Страсть. Книга о Ф. М. Достоевском
Шрифт:
Сон его освежал. Он, часу в четвертом, пил чай, непременно вместе с семейством, и это было законом. После чаю он возвращался в палату и выходил из неё часа через два, через три, опять подав тщательную, обдуманную, неторопливую помощь всем лежащим и всем приходящим больным, что считал исполнением долга, от которого не мог отступить, и презирал каждого, кто такие отступления себе позволял.
Обычно он ещё закрывался в той же спальне с листами больных и только после этого выходил в общую залу, которая на этот случай превращалась в гостиную. Две сальные свечки освещали её, большее число свечей им считалось неоправданной роскошью. Эти вечера проходили разумно и скромно. Большей частью он читал что-нибудь вслух, но только жене, и спокойно, негромко обсуждал с ней то, что только что прочитал. Во всё время чтения дети играли тут же в гостиной. Они не обязаны были слушать чтение взрослых, но обязаны были соблюдать
Ужин накрывался в девятом часу. Всё семейство ужинало, как и обедало, вместе. После ужина дети читали молитву, прощались с родителями и мирно отходили ко сну. Сам Михаил Андреевич с Марией Федоровной ложились сразу же после них.
Уставал он, конечно, ужасно. Порой до полного истощения сил и, случалось, в постель валился без чувств. Только виду не подавал. Во всем необъятная гордость была у него первый, самый важный предмет. Гордость руководила им на каждом шагу, деспотически, неотвратимо руководила, так что он ей, и только ей, покорялся во всем.
Взять хоть гостей. Лично он ни в ком не нуждался и посторонних в дом пускать не хотел. А было нельзя. Могли разговоры пойти. Догадки бы завелись, непременно нелепые, нелестные для него. Обвинили бы в чем-нибудь неприличном, зазорном. В нелюдимости, в скупости, в гордыне прежде всего, чего потерпеть он не мог. Так что приходилось принимать и гостей.

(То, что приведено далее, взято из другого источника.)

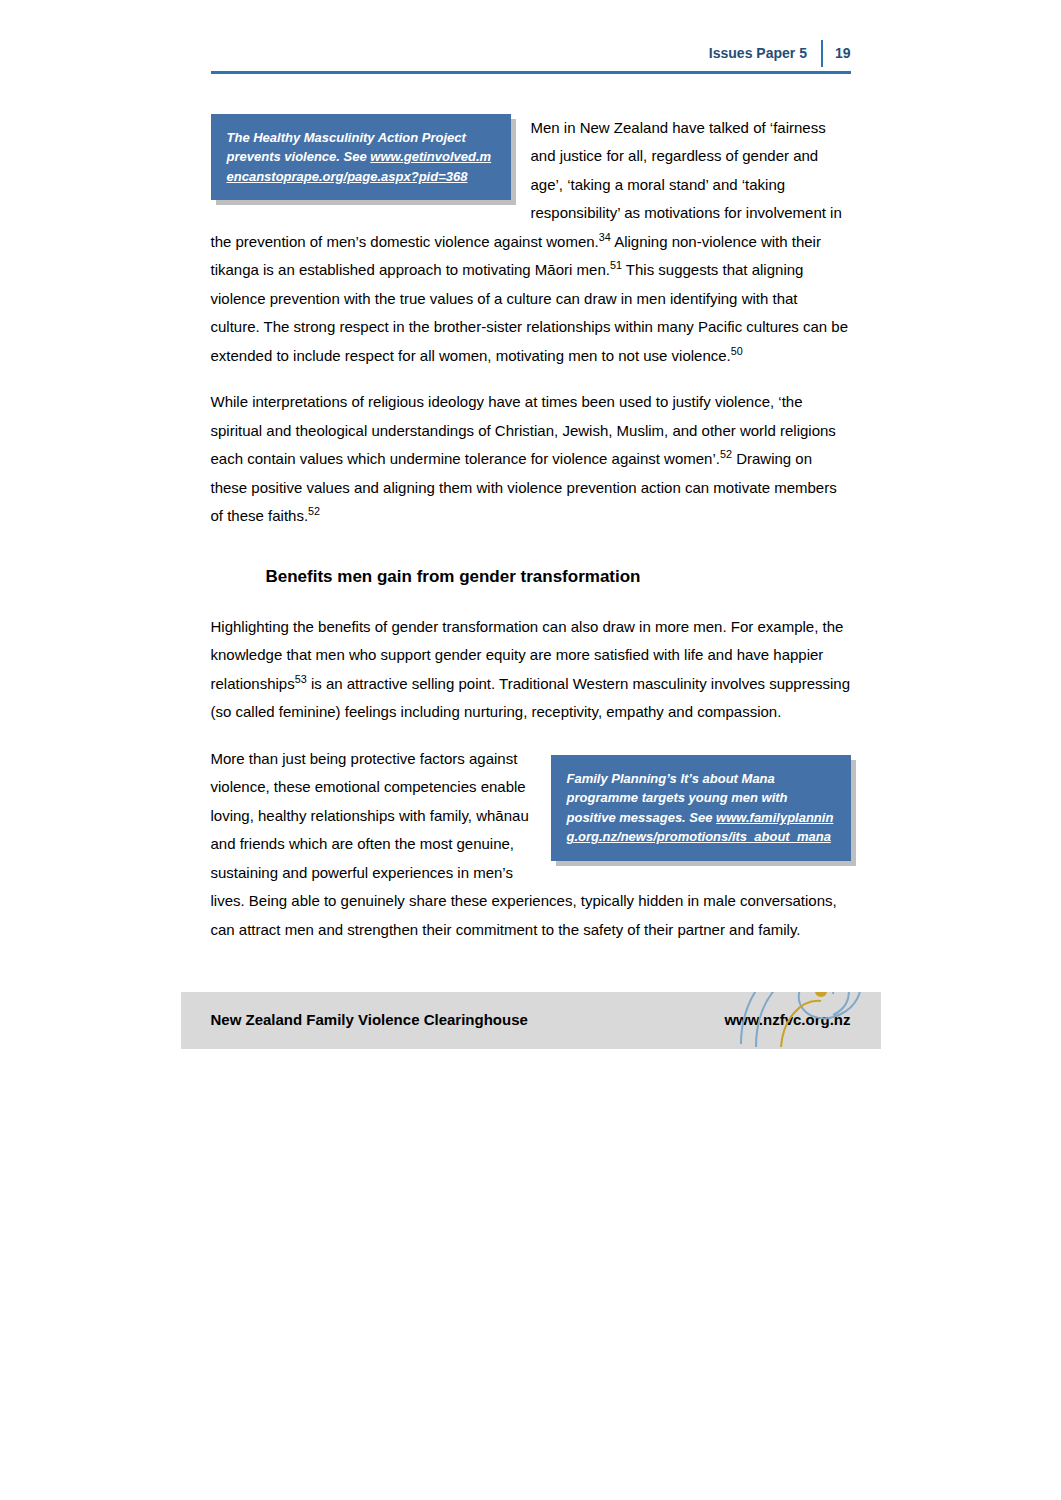Issues Paper 519
The Healthy Masculinity Action Project prevents violence. See www.getinvolved.mencanstoprape.org/page.aspx?pid=368
Men in New Zealand have talked of ‘fairness and justice for all, regardless of gender and age’, ‘taking a moral stand’ and ‘taking responsibility’ as motivations for involvement in the prevention of men’s domestic violence against women.34 Aligning non-violence with their tikanga is an established approach to motivating Māori men.51 This suggests that aligning violence prevention with the true values of a culture can draw in men identifying with that culture. The strong respect in the brother-sister relationships within many Pacific cultures can be extended to include respect for all women, motivating men to not use violence.50
While interpretations of religious ideology have at times been used to justify violence, ‘the spiritual and theological understandings of Christian, Jewish, Muslim, and other world religions each contain values which undermine tolerance for violence against women’.52 Drawing on these positive values and aligning them with violence prevention action can motivate members of these faiths.52
Benefits men gain from gender transformation
Highlighting the benefits of gender transformation can also draw in more men. For example, the knowledge that men who support gender equity are more satisfied with life and have happier relationships53 is an attractive selling point. Traditional Western masculinity involves suppressing (so called feminine) feelings including nurturing, receptivity, empathy and compassion.
Family Planning’s It’s about Mana programme targets young men with positive messages. See www.familyplanning.org.nz/news/promotions/its_about_mana
More than just being protective factors against violence, these emotional competencies enable loving, healthy relationships with family, whānau and friends which are often the most genuine, sustaining and powerful experiences in men’s lives. Being able to genuinely share these experiences, typically hidden in male conversations, can attract men and strengthen their commitment to the safety of their partner and family.
New Zealand Family Violence Clearinghouse www.nzfvc.org.nz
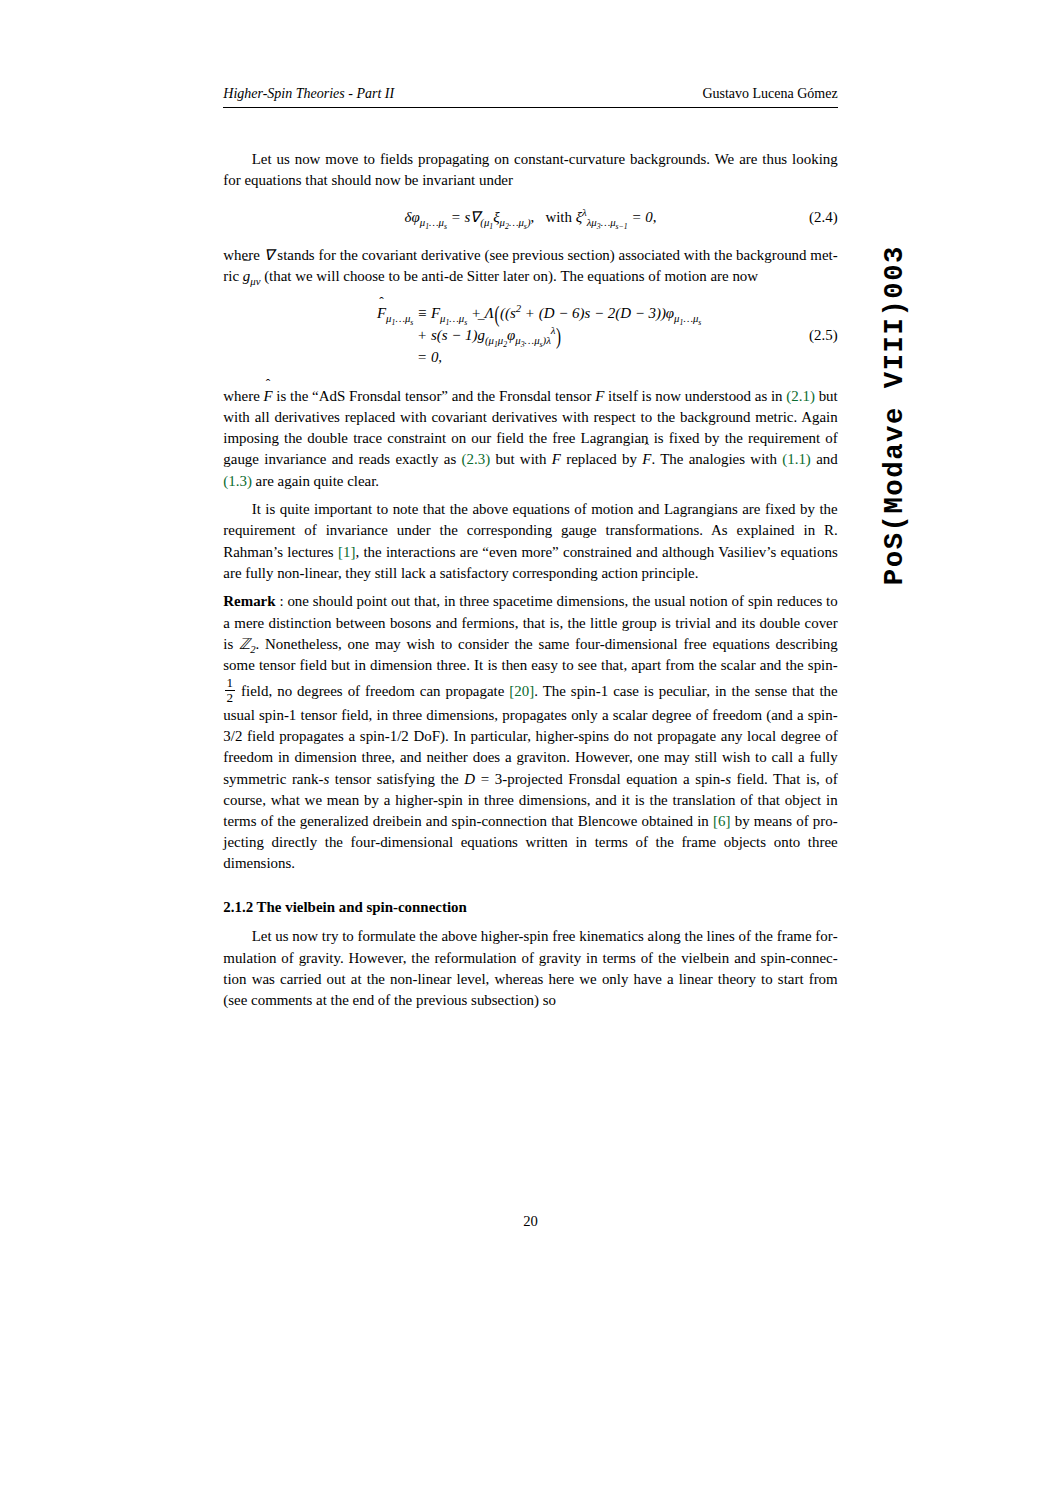PoS(Modave VIII)003
Higher-Spin Theories - Part II
Gustavo Lucena Gómez
Let us now move to fields propagating on constant-curvature backgrounds. We are thus looking for equations that should now be invariant under
δφμ1…μs = s∇(μ1ξμ2…μs), with ξλλμ3…μs−1 = 0,
(2.4)
where ∇ stands for the covariant derivative (see previous section) associated with the background metric ¯g μν (that we will choose to be anti-de Sitter later on). The equations of motion are now
ˆF μ1…μs ≡ Fμ1…μs + Λ(((s2 + (D − 6)s − 2(D − 3))φμ1…μs + s(s − 1)¯g(μ1μ2φμ3…μs)λλ) = 0,
(2.5)
where ˆF is the “AdS Fronsdal tensor” and the Fronsdal tensor F itself is now understood as in (2.1) but with all derivatives replaced with covariant derivatives with respect to the background metric. Again imposing the double trace constraint on our field the free Lagrangian is fixed by the requirement of gauge invariance and reads exactly as (2.3) but with F replaced by ˆF. The analogies with (1.1) and (1.3) are again quite clear.
It is quite important to note that the above equations of motion and Lagrangians are fixed by the requirement of invariance under the corresponding gauge transformations. As explained in R. Rahman’s lectures [1], the interactions are “even more” constrained and although Vasiliev’s equations are fully non-linear, they still lack a satisfactory corresponding action principle.
Remark : one should point out that, in three spacetime dimensions, the usual notion of spin reduces to a mere distinction between bosons and fermions, that is, the little group is trivial and its double cover is ℤ2. Nonetheless, one may wish to consider the same four-dimensional free equations describing some tensor field but in dimension three. It is then easy to see that, apart from the scalar and the spin-12 field, no degrees of freedom can propagate [20]. The spin-1 case is peculiar, in the sense that the usual spin-1 tensor field, in three dimensions, propagates only a scalar degree of freedom (and a spin-3/2 field propagates a spin-1/2 DoF). In particular, higher-spins do not propagate any local degree of freedom in dimension three, and neither does a graviton. However, one may still wish to call a fully symmetric rank-s tensor satisfying the D = 3-projected Fronsdal equation a spin-s field. That is, of course, what we mean by a higher-spin in three dimensions, and it is the translation of that object in terms of the generalized dreibein and spin-connection that Blencowe obtained in [6] by means of projecting directly the four-dimensional equations written in terms of the frame objects onto three dimensions.
2.1.2 The vielbein and spin-connection
Let us now try to formulate the above higher-spin free kinematics along the lines of the frame formulation of gravity. However, the reformulation of gravity in terms of the vielbein and spin-connection was carried out at the non-linear level, whereas here we only have a linear theory to start from (see comments at the end of the previous subsection) so
20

Первым долгом почитал он приглашать к себе кое-кого из коллег, именно тех, кого не приглашать никак уж было нельзя. Главным доктором Мариинской больницы служил Александр Андреевич Рихтер. Зывал он его к себе и супругу его, правду сказать, только по праздникам, уж больно тот изображал из себя большого начальника. Верно, из этого чувства, развитого в нем чрезвычайно, Александр Андреевич никогда не бывал у своего подчиненного запросто, только в дни именин Михаил Андреевича почитал своим долгом провести с ним вечер, но не более часа, после которого поздравлял ещё раз, раскланивался и уходил. Его супруга вела себя чуть ли ещё не важней и до крайности редко менялась визитами с Марией Федоровной, которая тоже лишь по большим праздникам из чувства приличия навещала её.
Другим, старейшим по возрасту, лет уж тридцать на службе, тоже довольно вельможный, был Кузьма Алексеич Щуровский, а потому изволил посещать нового доктора единственно по утрам, а по вечерам в один-единственный день именин. Зато супруга его Аграфена Степановна, свояченица Марья Степановна и дочь его Лизавета Кузьминична, старая дева, лет сорока, любительница нюхать табак, бывали у Марии Федоровны по утрам, приблизительно, как когда, от одиннадцати до часу дня, просиживали всё это время за чашкой кофе и занимали друг друга живыми беседами о ценах на говядину, телятину, потом на сахар и ситцы и на другие материи, после чего непременно и с особенным увлечением переходили на покрои платьев и переменчивость мод. К ним обыкновенно присоединялись Мавра Феликсовна, супруга аптекаря, и две её взрослых дочери, тоже любительницы потолковать о том да о сем, а более ни о чем, и Екатерина Алексеевна, урожденная Гарднер, супруга Альфонского, вскоре из больницы перешедшего профессором университета по медицинскому факультету, Марии Федоровны единственная и, кажется, искренняя подруга. Доктор Щуровский имел ещё двоих сыновей. Стерший был уже врач, служил в Мариинской больницы сверх штата, с нетерпением нескрываемым ожидал отставки отца, чтобы, по праву преемства, поскорее занять его место, и у доктора Достоевского бывать с визитами долгом своим пока не считал. Младший уже поступил на воспитание в Московский университетский пансион, гордость Москвы, впрочем, более уже по преданию, и даже на детей Михаила Андреевича глядел свысока.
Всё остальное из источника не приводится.